LEPORE: "But the campaigns prefer that the candidates speak only to the reporters who are serving either a panel of moderators or to a single moderator. And these people for a long time used to be both print reporters and television reporters. Now they’re only television celebrity anchors. And it was just easier, if you were a candidate, to imagine arguing strongly with a television personality than arguing with your political opponent."
It's well known that Stevenson was not a fan of television, particularly in the context of presidential politics.
But in the 1950s and beyond, television is where the people are. And Stevenson became a big proponent of televised presidential debates, for better and worse.
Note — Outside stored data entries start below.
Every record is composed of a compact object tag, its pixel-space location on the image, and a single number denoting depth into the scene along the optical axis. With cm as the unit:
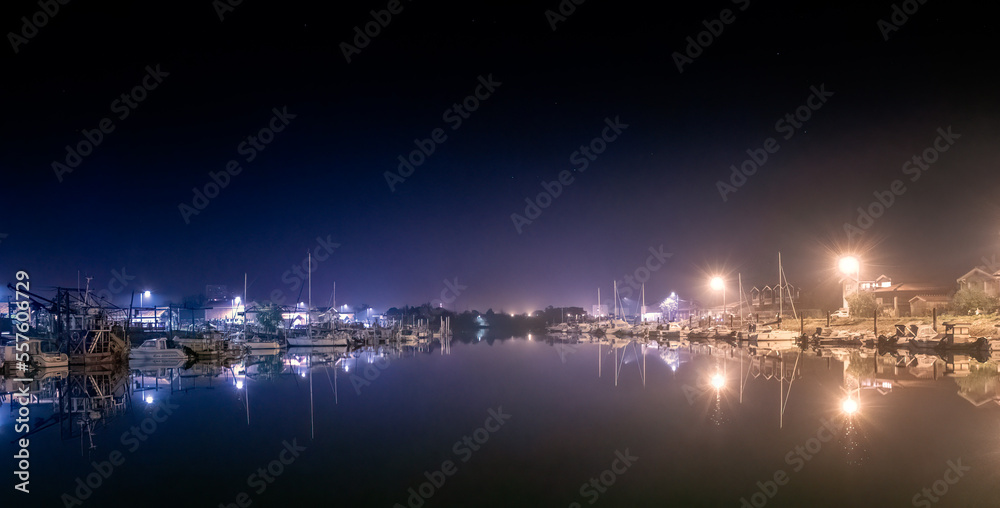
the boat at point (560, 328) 11872
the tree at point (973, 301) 4350
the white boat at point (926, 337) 3731
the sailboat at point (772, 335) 5162
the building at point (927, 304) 5409
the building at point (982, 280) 4938
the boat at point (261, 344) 5397
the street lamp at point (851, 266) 6819
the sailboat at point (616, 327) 8943
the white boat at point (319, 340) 5816
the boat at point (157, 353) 3975
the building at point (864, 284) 6625
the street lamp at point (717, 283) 8538
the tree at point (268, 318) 7688
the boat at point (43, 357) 3281
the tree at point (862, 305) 5449
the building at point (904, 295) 5684
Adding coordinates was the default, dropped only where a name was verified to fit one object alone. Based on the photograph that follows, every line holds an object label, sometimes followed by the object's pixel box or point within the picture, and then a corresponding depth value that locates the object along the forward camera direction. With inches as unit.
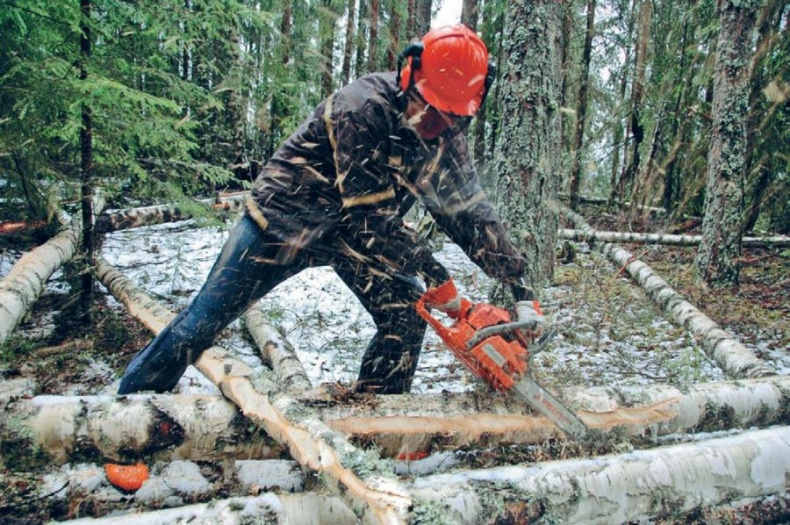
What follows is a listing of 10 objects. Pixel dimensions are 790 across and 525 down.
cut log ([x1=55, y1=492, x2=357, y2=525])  69.4
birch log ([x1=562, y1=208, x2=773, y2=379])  135.4
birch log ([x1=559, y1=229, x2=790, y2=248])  275.9
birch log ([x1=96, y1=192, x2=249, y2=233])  251.3
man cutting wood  95.0
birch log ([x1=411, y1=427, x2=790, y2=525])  75.9
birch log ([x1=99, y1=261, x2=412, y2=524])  63.6
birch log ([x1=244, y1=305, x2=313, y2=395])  121.3
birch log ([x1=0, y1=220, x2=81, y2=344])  136.7
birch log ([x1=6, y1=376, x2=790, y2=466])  83.6
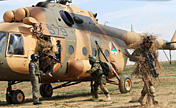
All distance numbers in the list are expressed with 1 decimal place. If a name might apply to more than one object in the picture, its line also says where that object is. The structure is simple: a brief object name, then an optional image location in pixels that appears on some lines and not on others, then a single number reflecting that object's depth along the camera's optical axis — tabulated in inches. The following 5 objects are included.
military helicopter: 386.0
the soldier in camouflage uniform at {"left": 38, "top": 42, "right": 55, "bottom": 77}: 406.0
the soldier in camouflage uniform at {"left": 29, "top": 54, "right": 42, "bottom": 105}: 373.4
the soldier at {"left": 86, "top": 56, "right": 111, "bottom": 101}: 404.8
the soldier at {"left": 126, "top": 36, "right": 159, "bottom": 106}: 305.9
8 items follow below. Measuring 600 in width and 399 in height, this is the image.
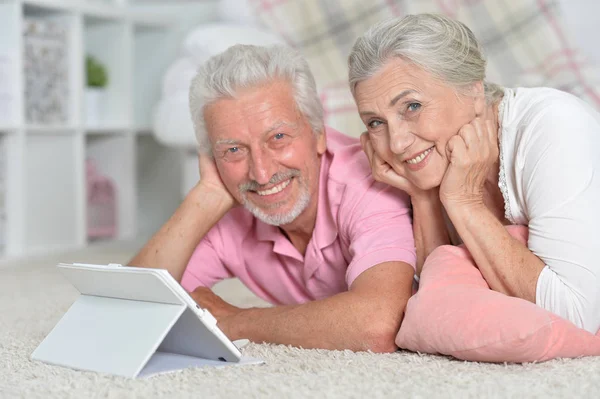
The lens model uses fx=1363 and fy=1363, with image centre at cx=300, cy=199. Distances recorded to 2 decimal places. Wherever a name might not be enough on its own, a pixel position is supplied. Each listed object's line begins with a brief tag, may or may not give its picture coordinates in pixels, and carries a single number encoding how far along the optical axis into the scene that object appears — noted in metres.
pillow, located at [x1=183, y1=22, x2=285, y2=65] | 2.47
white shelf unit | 2.65
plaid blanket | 2.62
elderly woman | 1.51
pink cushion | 1.47
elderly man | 1.59
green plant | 2.99
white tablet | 1.46
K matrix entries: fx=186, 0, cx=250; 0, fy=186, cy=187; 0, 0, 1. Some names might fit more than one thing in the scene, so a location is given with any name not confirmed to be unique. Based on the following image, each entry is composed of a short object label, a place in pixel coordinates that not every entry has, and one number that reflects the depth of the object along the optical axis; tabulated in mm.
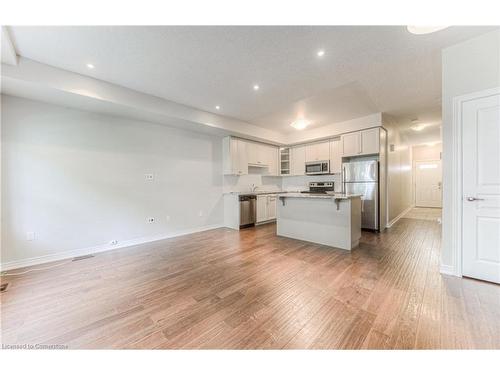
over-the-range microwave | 5476
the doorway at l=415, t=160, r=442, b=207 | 8086
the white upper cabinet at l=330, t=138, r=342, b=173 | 5191
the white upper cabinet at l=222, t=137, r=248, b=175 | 5168
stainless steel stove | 5529
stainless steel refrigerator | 4453
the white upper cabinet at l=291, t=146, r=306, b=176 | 6105
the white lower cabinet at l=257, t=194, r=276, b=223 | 5505
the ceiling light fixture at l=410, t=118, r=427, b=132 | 5195
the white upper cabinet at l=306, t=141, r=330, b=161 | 5555
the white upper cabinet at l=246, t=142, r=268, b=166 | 5609
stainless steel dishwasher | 5051
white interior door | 2084
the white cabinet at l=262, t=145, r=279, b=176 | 6137
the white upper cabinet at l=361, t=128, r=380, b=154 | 4426
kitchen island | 3212
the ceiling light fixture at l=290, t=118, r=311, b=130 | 4125
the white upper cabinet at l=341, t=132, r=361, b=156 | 4746
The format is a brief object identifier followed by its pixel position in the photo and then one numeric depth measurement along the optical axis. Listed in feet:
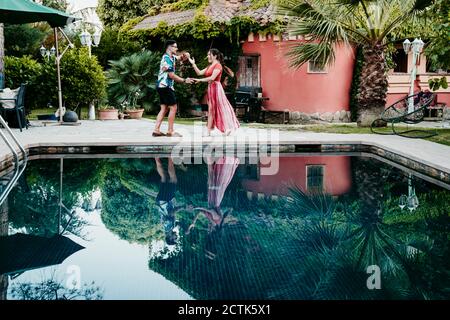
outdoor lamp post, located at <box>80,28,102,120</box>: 53.72
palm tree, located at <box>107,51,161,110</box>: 61.36
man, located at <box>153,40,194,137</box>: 35.94
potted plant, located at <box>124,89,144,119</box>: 59.52
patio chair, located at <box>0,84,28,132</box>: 41.70
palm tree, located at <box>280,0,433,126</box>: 42.96
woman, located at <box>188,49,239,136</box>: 37.83
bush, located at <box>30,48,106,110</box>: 51.24
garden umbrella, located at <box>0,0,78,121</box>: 36.58
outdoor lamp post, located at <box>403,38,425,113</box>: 55.77
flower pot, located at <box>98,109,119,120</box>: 56.75
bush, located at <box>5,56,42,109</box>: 51.42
For her piece in The New Yorker, Lepore watched many of the past debates. I asked her whether they were useful for our democracy.
LEPORE: “Absolutely arguing about politics is essential for our democracy. I think the trick is doing it well is better than doing it badly, not only for the immediate outcome of the election, but for the general and broader political culture."
She says debtes are still assigned viewing in American schools, and this spring there was a lot of concern about what the raucus and at times vulgar Republican primary debates were teaching the next generation about how you make a case to an electorate.
LEPORE: “Abolsutely debates are crucial. The way they’re done isn’t great: the way they’re staged, what it means for the candidates to not actually be willing to talk to one another. But the much bigger question — which is the gridlock that we’re in as a polarized nation, where not only do we disagree with one another quite vehemently, we’re not even very good as listening to one another any longer."
[MUSIC: “Moonglow and Theme from Picnic” by Morris Stoloff]
After their relatively mild debate in May 1956, Stevenson won the Democratic nomination. And then he asked Kefauver to be his running mate.
In the general election the Eisenhower-Nixon ticket carried 41 states; Stevenson-Kefauver carried seven.